What you should do: The records below must be duplicated exactly, character for character.

Records for processing:
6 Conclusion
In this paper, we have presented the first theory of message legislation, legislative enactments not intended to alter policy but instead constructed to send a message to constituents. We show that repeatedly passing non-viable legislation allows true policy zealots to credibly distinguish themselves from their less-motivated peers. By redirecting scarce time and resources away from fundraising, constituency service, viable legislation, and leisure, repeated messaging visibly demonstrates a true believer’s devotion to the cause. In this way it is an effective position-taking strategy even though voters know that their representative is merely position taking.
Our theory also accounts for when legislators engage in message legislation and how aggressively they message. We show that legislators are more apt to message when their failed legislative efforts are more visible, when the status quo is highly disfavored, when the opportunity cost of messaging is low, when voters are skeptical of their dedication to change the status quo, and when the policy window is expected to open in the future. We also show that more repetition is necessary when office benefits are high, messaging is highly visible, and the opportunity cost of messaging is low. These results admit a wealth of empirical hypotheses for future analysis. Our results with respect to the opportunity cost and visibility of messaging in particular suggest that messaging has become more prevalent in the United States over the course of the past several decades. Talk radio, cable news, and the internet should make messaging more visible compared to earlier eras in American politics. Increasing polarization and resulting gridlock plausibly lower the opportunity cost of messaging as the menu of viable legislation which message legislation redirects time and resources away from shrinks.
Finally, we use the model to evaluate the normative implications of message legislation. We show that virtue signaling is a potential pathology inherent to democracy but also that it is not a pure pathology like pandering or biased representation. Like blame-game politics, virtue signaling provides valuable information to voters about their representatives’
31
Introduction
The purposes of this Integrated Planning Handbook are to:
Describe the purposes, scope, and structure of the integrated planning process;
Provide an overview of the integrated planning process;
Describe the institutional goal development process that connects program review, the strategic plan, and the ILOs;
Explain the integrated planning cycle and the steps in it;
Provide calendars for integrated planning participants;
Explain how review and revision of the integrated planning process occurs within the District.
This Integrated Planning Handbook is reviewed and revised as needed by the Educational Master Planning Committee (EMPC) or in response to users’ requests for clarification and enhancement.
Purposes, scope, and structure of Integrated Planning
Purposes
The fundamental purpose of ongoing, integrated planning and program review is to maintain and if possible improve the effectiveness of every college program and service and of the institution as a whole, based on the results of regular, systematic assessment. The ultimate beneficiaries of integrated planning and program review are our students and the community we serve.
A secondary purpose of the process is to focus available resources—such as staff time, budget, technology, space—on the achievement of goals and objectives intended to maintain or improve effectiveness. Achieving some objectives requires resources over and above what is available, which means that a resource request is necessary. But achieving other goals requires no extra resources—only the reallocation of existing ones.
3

Solution for this task:
6 Conclusion
In this paper, we have presented the first theory of message legislation, legislative enactments not intended to alter policy but instead constructed to send a message to constituents. We show that repeatedly passing non-viable legislation allows true policy zealots to credibly distinguish themselves from their less-motivated peers. By redirecting scarce time and resources away from fundraising, constituency service, viable legislation, and leisure, repeated messaging visibly demonstrates a true believer’s devotion to the cause. In this way it is an effective position-taking strategy even though voters know that their representative is merely position taking.
Our theory also accounts for when legislators engage in message legislation and how aggressively they message. We show that legislators are more apt to message when their failed legislative efforts are more visible, when the status quo is highly disfavored, when the opportunity cost of messaging is low, when voters are skeptical of their dedication to change the status quo, and when the policy window is expected to open in the future. We also show that more repetition is necessary when office benefits are high, messaging is highly visible, and the opportunity cost of messaging is low. These results admit a wealth of empirical hypotheses for future analysis. Our results with respect to the opportunity cost and visibility of messaging in particular suggest that messaging has become more prevalent in the United States over the course of the past several decades. Talk radio, cable news, and the internet should make messaging more visible compared to earlier eras in American politics. Increasing polarization and resulting gridlock plausibly lower the opportunity cost of messaging as the menu of viable legislation which message legislation redirects time and resources away from shrinks.
Finally, we use the model to evaluate the normative implications of message legislation. We show that virtue signaling is a potential pathology inherent to democracy but also that it is not a pure pathology like pandering or biased representation. Like blame-game politics, virtue signaling provides valuable information to voters about their representatives’
31
Introduction
The purposes of this Integrated Planning Handbook are to:
Describe the purposes, scope, and structure of the integrated planning process;
Provide an overview of the integrated planning process;
Describe the institutional goal development process that connects program review, the strategic plan, and the ILOs;
Explain the integrated planning cycle and the steps in it;
Provide calendars for integrated planning participants;
Explain how review and revision of the integrated planning process occurs within the District.
This Integrated Planning Handbook is reviewed and revised as needed by the Educational Master Planning Committee (EMPC) or in response to users’ requests for clarification and enhancement.
Purposes, scope, and structure of Integrated Planning
Purposes
The fundamental purpose of ongoing, integrated planning and program review is to maintain and if possible improve the effectiveness of every college program and service and of the institution as a whole, based on the results of regular, systematic assessment. The ultimate beneficiaries of integrated planning and program review are our students and the community we serve.
A secondary purpose of the process is to focus available resources—such as staff time, budget, technology, space—on the achievement of goals and objectives intended to maintain or improve effectiveness. Achieving some objectives requires resources over and above what is available, which means that a resource request is necessary. But achieving other goals requires no extra resources—only the reallocation of existing ones.
3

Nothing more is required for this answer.